PROVIDED DATA:
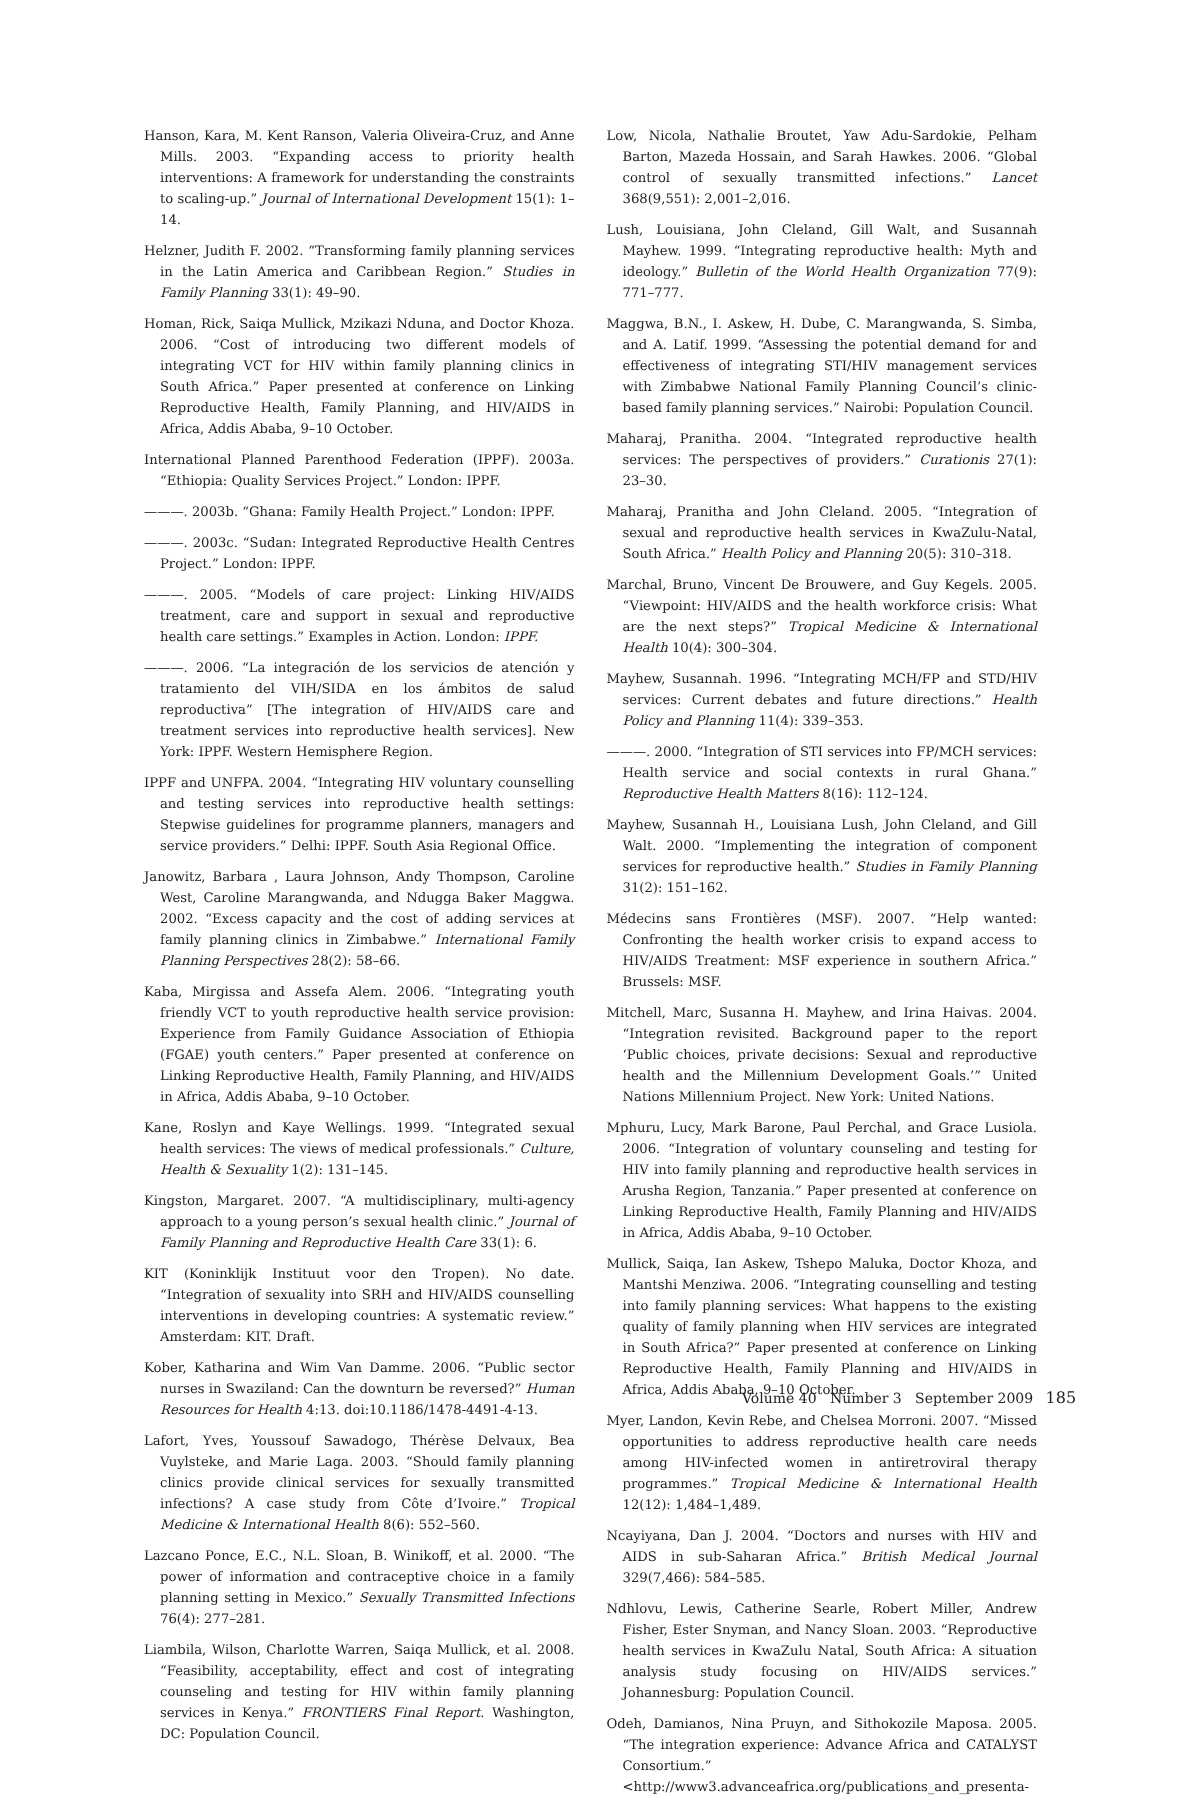Hanson, Kara, M. Kent Ranson, Valeria Oliveira-Cruz, and Anne Mills. 2003. “Expanding access to priority health interventions: A framework for understanding the constraints to scaling-up.” Journal of International Development 15(1): 1–14.
Helzner, Judith F. 2002. “Transforming family planning services in the Latin America and Caribbean Region.” Studies in Family Planning 33(1): 49–90.
Homan, Rick, Saiqa Mullick, Mzikazi Nduna, and Doctor Khoza. 2006. “Cost of introducing two different models of integrating VCT for HIV within family planning clinics in South Africa.” Paper presented at conference on Linking Reproductive Health, Family Planning, and HIV/AIDS in Africa, Addis Ababa, 9–10 October.
International Planned Parenthood Federation (IPPF). 2003a. “Ethiopia: Quality Services Project.” London: IPPF.
———. 2003b. “Ghana: Family Health Project.” London: IPPF.
———. 2003c. “Sudan: Integrated Reproductive Health Centres Project.” London: IPPF.
———. 2005. “Models of care project: Linking HIV/AIDS treatment, care and support in sexual and reproductive health care settings.” Examples in Action. London: IPPF.
———. 2006. “La integración de los servicios de atención y tratamiento del VIH/SIDA en los ámbitos de salud reproductiva” [The integration of HIV/AIDS care and treatment services into reproductive health services]. New York: IPPF. Western Hemisphere Region.
IPPF and UNFPA. 2004. “Integrating HIV voluntary counselling and testing services into reproductive health settings: Stepwise guidelines for programme planners, managers and service providers.” Delhi: IPPF. South Asia Regional Office.
Janowitz, Barbara , Laura Johnson, Andy Thompson, Caroline West, Caroline Marangwanda, and Ndugga Baker Maggwa. 2002. “Excess capacity and the cost of adding services at family planning clinics in Zimbabwe.” International Family Planning Perspectives 28(2): 58–66.
Kaba, Mirgissa and Assefa Alem. 2006. “Integrating youth friendly VCT to youth reproductive health service provision: Experience from Family Guidance Association of Ethiopia (FGAE) youth centers.” Paper presented at conference on Linking Reproductive Health, Family Planning, and HIV/AIDS in Africa, Addis Ababa, 9–10 October.
Kane, Roslyn and Kaye Wellings. 1999. “Integrated sexual health services: The views of medical professionals.” Culture, Health & Sexuality 1(2): 131–145.
Kingston, Margaret. 2007. “A multidisciplinary, multi-agency approach to a young person’s sexual health clinic.” Journal of Family Planning and Reproductive Health Care 33(1): 6.
KIT (Koninklijk Instituut voor den Tropen). No date. “Integration of sexuality into SRH and HIV/AIDS counselling interventions in developing countries: A systematic review.” Amsterdam: KIT. Draft.
Kober, Katharina and Wim Van Damme. 2006. “Public sector nurses in Swaziland: Can the downturn be reversed?” Human Resources for Health 4:13. doi:10.1186/1478-4491-4-13.
Lafort, Yves, Youssouf Sawadogo, Thérèse Delvaux, Bea Vuylsteke, and Marie Laga. 2003. “Should family planning clinics provide clinical services for sexually transmitted infections? A case study from Côte d’Ivoire.” Tropical Medicine & International Health 8(6): 552–560.
Lazcano Ponce, E.C., N.L. Sloan, B. Winikoff, et al. 2000. “The power of information and contraceptive choice in a family planning setting in Mexico.” Sexually Transmitted Infections 76(4): 277–281.
Liambila, Wilson, Charlotte Warren, Saiqa Mullick, et al. 2008. “Feasibility, acceptability, effect and cost of integrating counseling and testing for HIV within family planning services in Kenya.” FRONTIERS Final Report. Washington, DC: Population Council.
Low, Nicola, Nathalie Broutet, Yaw Adu-Sardokie, Pelham Barton, Mazeda Hossain, and Sarah Hawkes. 2006. “Global control of sexually transmitted infections.” Lancet 368(9,551): 2,001–2,016.
Lush, Louisiana, John Cleland, Gill Walt, and Susannah Mayhew. 1999. “Integrating reproductive health: Myth and ideology.” Bulletin of the World Health Organization 77(9): 771–777.
Maggwa, B.N., I. Askew, H. Dube, C. Marangwanda, S. Simba, and A. Latif. 1999. “Assessing the potential demand for and effectiveness of integrating STI/HIV management services with Zimbabwe National Family Planning Council’s clinic-based family planning services.” Nairobi: Population Council.
Maharaj, Pranitha. 2004. “Integrated reproductive health services: The perspectives of providers.” Curationis 27(1): 23–30.
Maharaj, Pranitha and John Cleland. 2005. “Integration of sexual and reproductive health services in KwaZulu-Natal, South Africa.” Health Policy and Planning 20(5): 310–318.
Marchal, Bruno, Vincent De Brouwere, and Guy Kegels. 2005. “Viewpoint: HIV/AIDS and the health workforce crisis: What are the next steps?” Tropical Medicine & International Health 10(4): 300–304.
Mayhew, Susannah. 1996. “Integrating MCH/FP and STD/HIV services: Current debates and future directions.” Health Policy and Planning 11(4): 339–353.
———. 2000. “Integration of STI services into FP/MCH services: Health service and social contexts in rural Ghana.” Reproductive Health Matters 8(16): 112–124.
Mayhew, Susannah H., Louisiana Lush, John Cleland, and Gill Walt. 2000. “Implementing the integration of component services for reproductive health.” Studies in Family Planning 31(2): 151–162.
Médecins sans Frontières (MSF). 2007. “Help wanted: Confronting the health worker crisis to expand access to HIV/AIDS Treatment: MSF experience in southern Africa.” Brussels: MSF.
Mitchell, Marc, Susanna H. Mayhew, and Irina Haivas. 2004. “Integration revisited. Background paper to the report ‘Public choices, private decisions: Sexual and reproductive health and the Millennium Development Goals.’” United Nations Millennium Project. New York: United Nations.
Mphuru, Lucy, Mark Barone, Paul Perchal, and Grace Lusiola. 2006. “Integration of voluntary counseling and testing for HIV into family planning and reproductive health services in Arusha Region, Tanzania.” Paper presented at conference on Linking Reproductive Health, Family Planning and HIV/AIDS in Africa, Addis Ababa, 9–10 October.
Mullick, Saiqa, Ian Askew, Tshepo Maluka, Doctor Khoza, and Mantshi Menziwa. 2006. “Integrating counselling and testing into family planning services: What happens to the existing quality of family planning when HIV services are integrated in South Africa?” Paper presented at conference on Linking Reproductive Health, Family Planning and HIV/AIDS in Africa, Addis Ababa, 9–10 October.
Myer, Landon, Kevin Rebe, and Chelsea Morroni. 2007. “Missed opportunities to address reproductive health care needs among HIV-infected women in antiretroviral therapy programmes.” Tropical Medicine & International Health 12(12): 1,484–1,489.
Ncayiyana, Dan J. 2004. “Doctors and nurses with HIV and AIDS in sub-Saharan Africa.” British Medical Journal 329(7,466): 584–585.
Ndhlovu, Lewis, Catherine Searle, Robert Miller, Andrew Fisher, Ester Snyman, and Nancy Sloan. 2003. “Reproductive health services in KwaZulu Natal, South Africa: A situation analysis study focusing on HIV/AIDS services.” Johannesburg: Population Council.
Odeh, Damianos, Nina Pruyn, and Sithokozile Maposa. 2005. “The integration experience: Advance Africa and CATALYST Consortium.” <http://www3.advanceafrica.org/publications_and_presenta-
Volume 40 Number 3 September 2009 185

EXERCISE BRIEF: Find each line in the records holding the string "Pranitha" and show it.

EXERCISE ANSWER:
Maharaj, Pranitha. 2004. “Integrated reproductive health services: The perspectives of providers.” Curationis 27(1): 23–30.
Maharaj, Pranitha and John Cleland. 2005. “Integration of sexual and reproductive health services in KwaZulu-Natal, South Africa.” Health Policy and Planning 20(5): 310–318.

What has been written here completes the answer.